Records provided —
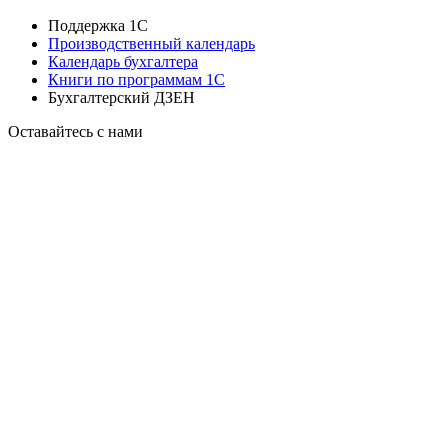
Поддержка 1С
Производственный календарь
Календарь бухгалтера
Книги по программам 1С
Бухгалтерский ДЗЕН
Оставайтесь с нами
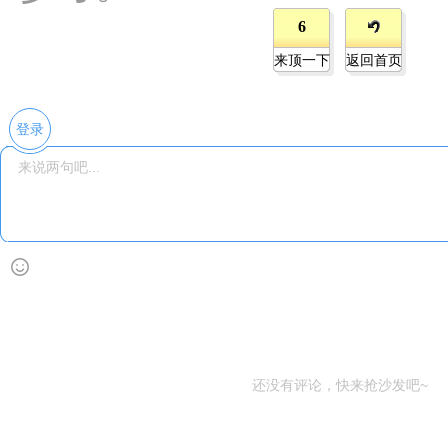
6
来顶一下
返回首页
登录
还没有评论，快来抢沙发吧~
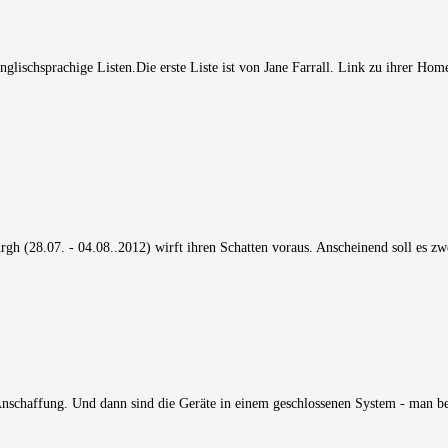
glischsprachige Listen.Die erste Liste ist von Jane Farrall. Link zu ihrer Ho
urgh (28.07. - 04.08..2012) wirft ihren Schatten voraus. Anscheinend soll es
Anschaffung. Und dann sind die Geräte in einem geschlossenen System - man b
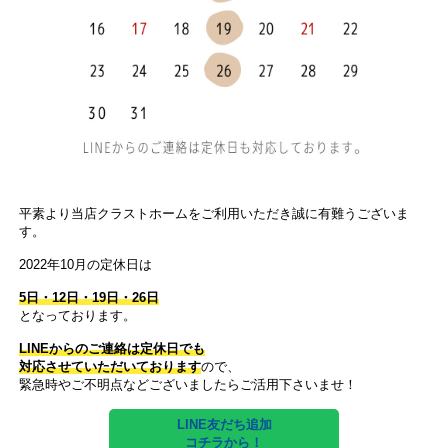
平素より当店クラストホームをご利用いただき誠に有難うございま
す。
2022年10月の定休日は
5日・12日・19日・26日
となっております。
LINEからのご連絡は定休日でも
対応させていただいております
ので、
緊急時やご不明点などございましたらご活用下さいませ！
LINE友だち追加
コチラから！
* * *
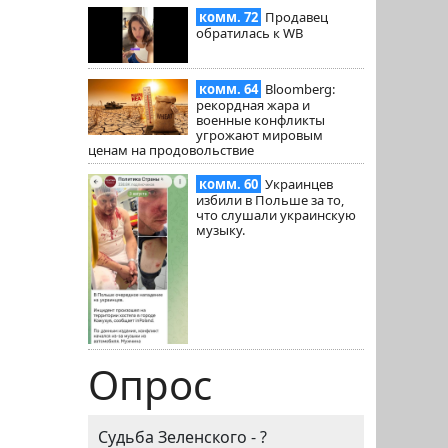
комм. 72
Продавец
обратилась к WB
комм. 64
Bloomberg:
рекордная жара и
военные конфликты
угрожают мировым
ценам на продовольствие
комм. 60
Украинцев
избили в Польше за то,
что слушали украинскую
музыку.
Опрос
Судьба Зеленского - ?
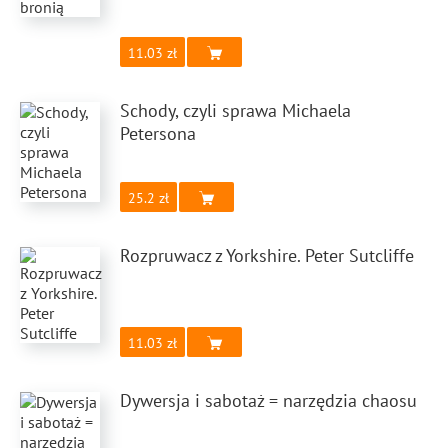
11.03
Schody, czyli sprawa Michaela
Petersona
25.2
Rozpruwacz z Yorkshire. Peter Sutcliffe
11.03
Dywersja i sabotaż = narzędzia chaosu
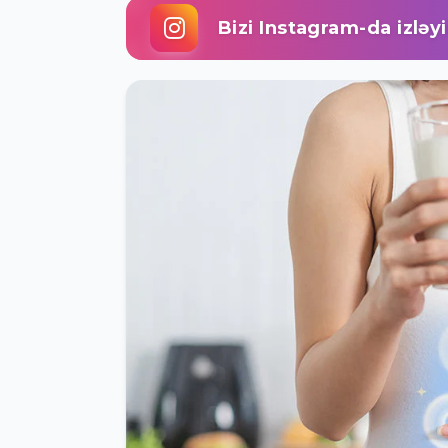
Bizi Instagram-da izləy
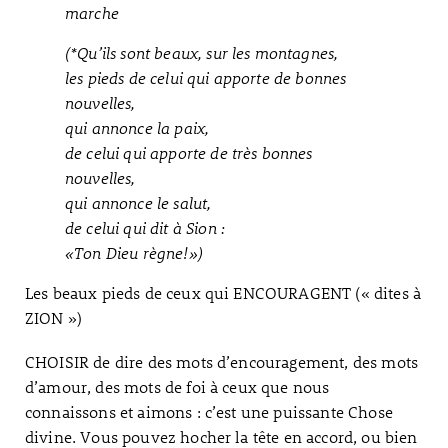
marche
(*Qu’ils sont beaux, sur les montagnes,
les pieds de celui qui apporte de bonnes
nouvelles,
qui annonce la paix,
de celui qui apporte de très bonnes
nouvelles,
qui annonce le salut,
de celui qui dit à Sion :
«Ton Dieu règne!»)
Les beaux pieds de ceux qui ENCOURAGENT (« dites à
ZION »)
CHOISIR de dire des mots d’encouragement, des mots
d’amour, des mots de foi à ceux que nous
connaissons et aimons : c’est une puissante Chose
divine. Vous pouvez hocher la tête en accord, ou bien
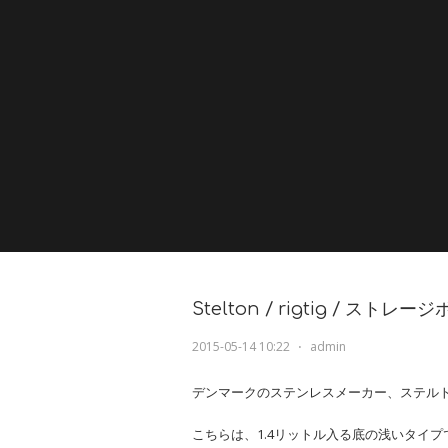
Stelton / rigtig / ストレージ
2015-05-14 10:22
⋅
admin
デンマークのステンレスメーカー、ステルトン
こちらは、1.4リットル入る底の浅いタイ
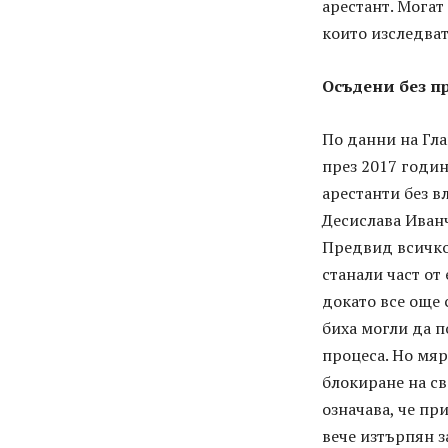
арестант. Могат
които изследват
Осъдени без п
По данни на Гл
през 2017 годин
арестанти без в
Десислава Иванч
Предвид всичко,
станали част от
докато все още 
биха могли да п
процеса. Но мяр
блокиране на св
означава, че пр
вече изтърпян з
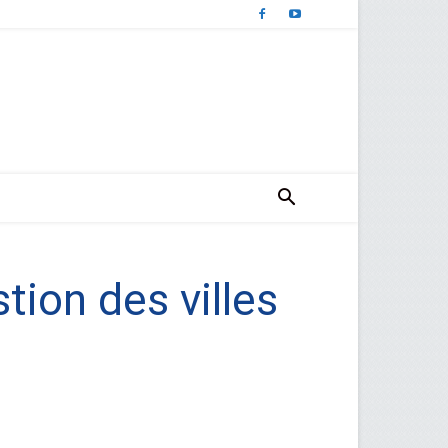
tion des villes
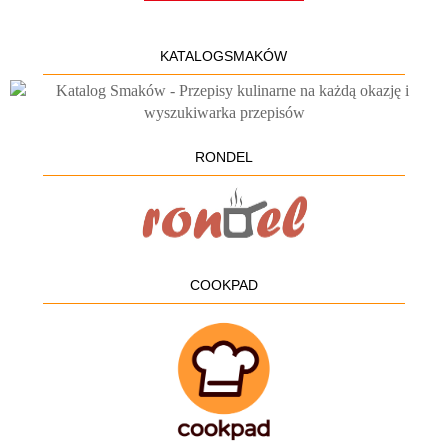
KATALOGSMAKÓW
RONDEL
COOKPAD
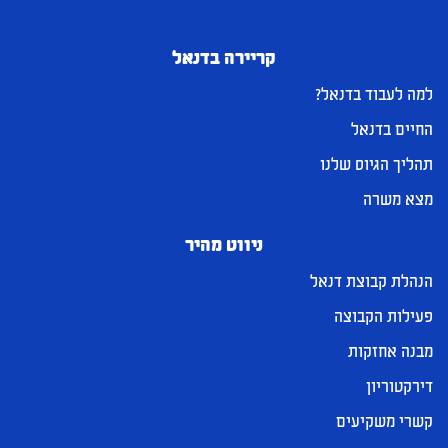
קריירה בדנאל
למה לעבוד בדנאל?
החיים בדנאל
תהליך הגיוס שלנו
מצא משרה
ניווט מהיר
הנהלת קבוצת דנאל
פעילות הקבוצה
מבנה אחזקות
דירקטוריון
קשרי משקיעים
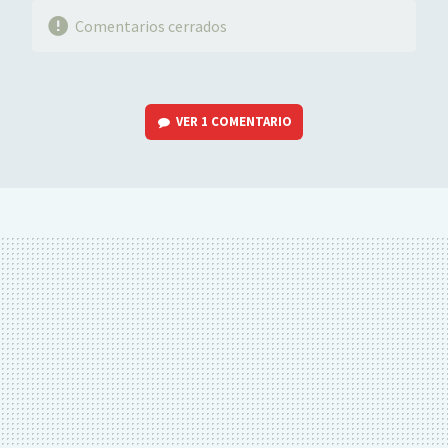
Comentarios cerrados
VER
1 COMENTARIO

Problem description —
Read through the material above, and whenever a line contains "ceux", copy it.

Final answer —
Les beaux pieds de ceux qui ENCOURAGENT (« dites à
d’amour, des mots de foi à ceux que nous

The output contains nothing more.